European women’s health strategy enables progress towards reducing gender inequities
At the 66th session of the WHO Regional Committee for Europe, the 53 countries in the Region adopted a new Strategy on women’s health and well-being. The Strategy aims to enable progress towards reducing gender and socioeconomic inequities for women in the Region. It is designed to help health planners work towards improving the health and well-being of women and girls, with a view beyond maternal and child health, ensuring that policies and health systems are gender-responsive and based on a life-course approach.
The Strategy puts forward four key recommendations that relate directly to women in the health workforce and aim both to address the impact of gender and social, economic, cultural and environmental determinants and to improve the health system response to women’s health and well-being. These include:
promoting gender equity in all workplaces, across all levels;
reducing the negative impact on health and well-being of precarious employment and working conditions;
ensuring women’s work is equally valued to that of men, and that women’s paid and unpaid contributions as care providers are recognized, valued and compensated; and
supporting models of care that do not increase the pressure on women and put them at risk of social exclusion, examples of which include policies that increase men’s participation in caring for their families.
The Strategy on women’s health and well-being is underpinned by the values of Health 2020, the European health policy framework, which acknowledges that gender is a determinant of health. It also supports the implementation of the Sustainable Development Goals linked to gender equity and reducing inequalities.

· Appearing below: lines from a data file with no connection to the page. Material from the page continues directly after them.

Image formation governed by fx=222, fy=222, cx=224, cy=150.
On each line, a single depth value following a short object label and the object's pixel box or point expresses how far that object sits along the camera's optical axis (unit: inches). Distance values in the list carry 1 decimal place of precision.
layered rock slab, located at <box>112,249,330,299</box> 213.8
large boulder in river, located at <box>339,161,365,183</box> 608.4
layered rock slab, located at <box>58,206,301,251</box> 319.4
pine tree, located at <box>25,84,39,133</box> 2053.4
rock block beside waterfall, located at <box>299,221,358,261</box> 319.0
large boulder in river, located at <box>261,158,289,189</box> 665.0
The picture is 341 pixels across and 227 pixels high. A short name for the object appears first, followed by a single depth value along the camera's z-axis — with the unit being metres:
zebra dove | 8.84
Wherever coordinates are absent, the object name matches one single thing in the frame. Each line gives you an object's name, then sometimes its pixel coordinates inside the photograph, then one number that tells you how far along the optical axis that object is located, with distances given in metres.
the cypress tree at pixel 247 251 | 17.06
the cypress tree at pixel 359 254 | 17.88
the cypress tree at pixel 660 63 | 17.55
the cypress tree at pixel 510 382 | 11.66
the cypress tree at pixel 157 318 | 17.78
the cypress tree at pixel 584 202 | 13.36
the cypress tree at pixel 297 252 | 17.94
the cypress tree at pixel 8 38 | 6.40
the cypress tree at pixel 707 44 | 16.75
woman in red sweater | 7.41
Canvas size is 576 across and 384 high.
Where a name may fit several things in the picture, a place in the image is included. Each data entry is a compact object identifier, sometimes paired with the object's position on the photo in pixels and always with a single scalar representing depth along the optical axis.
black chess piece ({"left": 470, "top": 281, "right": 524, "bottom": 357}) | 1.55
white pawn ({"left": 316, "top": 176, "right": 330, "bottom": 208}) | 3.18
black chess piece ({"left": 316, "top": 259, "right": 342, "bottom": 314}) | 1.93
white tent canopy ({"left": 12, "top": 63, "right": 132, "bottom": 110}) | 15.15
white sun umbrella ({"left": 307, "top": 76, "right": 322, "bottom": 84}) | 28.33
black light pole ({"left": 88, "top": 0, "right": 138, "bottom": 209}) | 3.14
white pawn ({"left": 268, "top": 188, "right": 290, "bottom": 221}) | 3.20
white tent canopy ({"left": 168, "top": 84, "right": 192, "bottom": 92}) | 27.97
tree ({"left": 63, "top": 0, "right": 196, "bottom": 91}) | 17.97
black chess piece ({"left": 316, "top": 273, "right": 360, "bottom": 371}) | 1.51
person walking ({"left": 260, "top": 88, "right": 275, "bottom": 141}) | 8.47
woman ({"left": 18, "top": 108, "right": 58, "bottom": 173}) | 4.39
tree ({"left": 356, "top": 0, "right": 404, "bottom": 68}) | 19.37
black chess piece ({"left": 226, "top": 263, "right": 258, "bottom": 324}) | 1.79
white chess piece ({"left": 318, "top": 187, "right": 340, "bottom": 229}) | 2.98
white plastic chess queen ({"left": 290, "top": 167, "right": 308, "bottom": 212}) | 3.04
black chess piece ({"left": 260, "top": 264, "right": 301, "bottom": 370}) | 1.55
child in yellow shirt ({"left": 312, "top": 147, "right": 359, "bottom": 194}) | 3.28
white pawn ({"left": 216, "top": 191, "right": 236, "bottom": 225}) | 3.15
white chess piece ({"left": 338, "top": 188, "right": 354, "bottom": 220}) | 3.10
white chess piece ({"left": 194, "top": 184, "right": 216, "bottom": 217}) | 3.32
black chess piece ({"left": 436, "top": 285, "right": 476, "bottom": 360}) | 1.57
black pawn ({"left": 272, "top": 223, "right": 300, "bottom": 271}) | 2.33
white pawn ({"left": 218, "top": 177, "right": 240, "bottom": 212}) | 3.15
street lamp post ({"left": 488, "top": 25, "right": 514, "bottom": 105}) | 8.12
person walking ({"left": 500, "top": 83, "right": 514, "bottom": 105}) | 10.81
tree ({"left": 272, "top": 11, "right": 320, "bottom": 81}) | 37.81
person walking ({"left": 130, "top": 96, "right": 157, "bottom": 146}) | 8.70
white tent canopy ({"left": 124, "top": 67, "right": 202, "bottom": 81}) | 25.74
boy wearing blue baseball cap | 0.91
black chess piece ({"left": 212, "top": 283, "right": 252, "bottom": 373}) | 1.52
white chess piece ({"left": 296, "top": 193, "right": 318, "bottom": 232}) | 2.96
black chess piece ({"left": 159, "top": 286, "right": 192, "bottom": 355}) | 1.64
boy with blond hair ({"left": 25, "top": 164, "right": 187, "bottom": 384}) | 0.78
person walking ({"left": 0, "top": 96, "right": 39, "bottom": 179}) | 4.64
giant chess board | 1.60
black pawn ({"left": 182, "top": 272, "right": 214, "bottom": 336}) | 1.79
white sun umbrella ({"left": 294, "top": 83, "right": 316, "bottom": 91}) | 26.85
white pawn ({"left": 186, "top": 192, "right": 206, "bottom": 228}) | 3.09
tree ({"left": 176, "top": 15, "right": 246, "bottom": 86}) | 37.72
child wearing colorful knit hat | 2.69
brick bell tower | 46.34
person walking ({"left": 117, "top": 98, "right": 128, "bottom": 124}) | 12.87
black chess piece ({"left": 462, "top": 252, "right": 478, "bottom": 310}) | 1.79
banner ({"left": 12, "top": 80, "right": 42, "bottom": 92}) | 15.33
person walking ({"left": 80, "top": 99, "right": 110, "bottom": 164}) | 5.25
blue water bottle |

Taking action towards a sustainable health workforce
A framework for action towards a sustainable health workforce in the WHO European Region is on the agenda for the 67th session of the WHO Regional Committee for Europe, to be held in September 2017 in Budapest, Hungary. The framework supports the United Nations High-Level Commission’s recommendations for gender-related issues in the health sector, including the removal of societal barriers that prevent women from making an optimal contribution to the sector.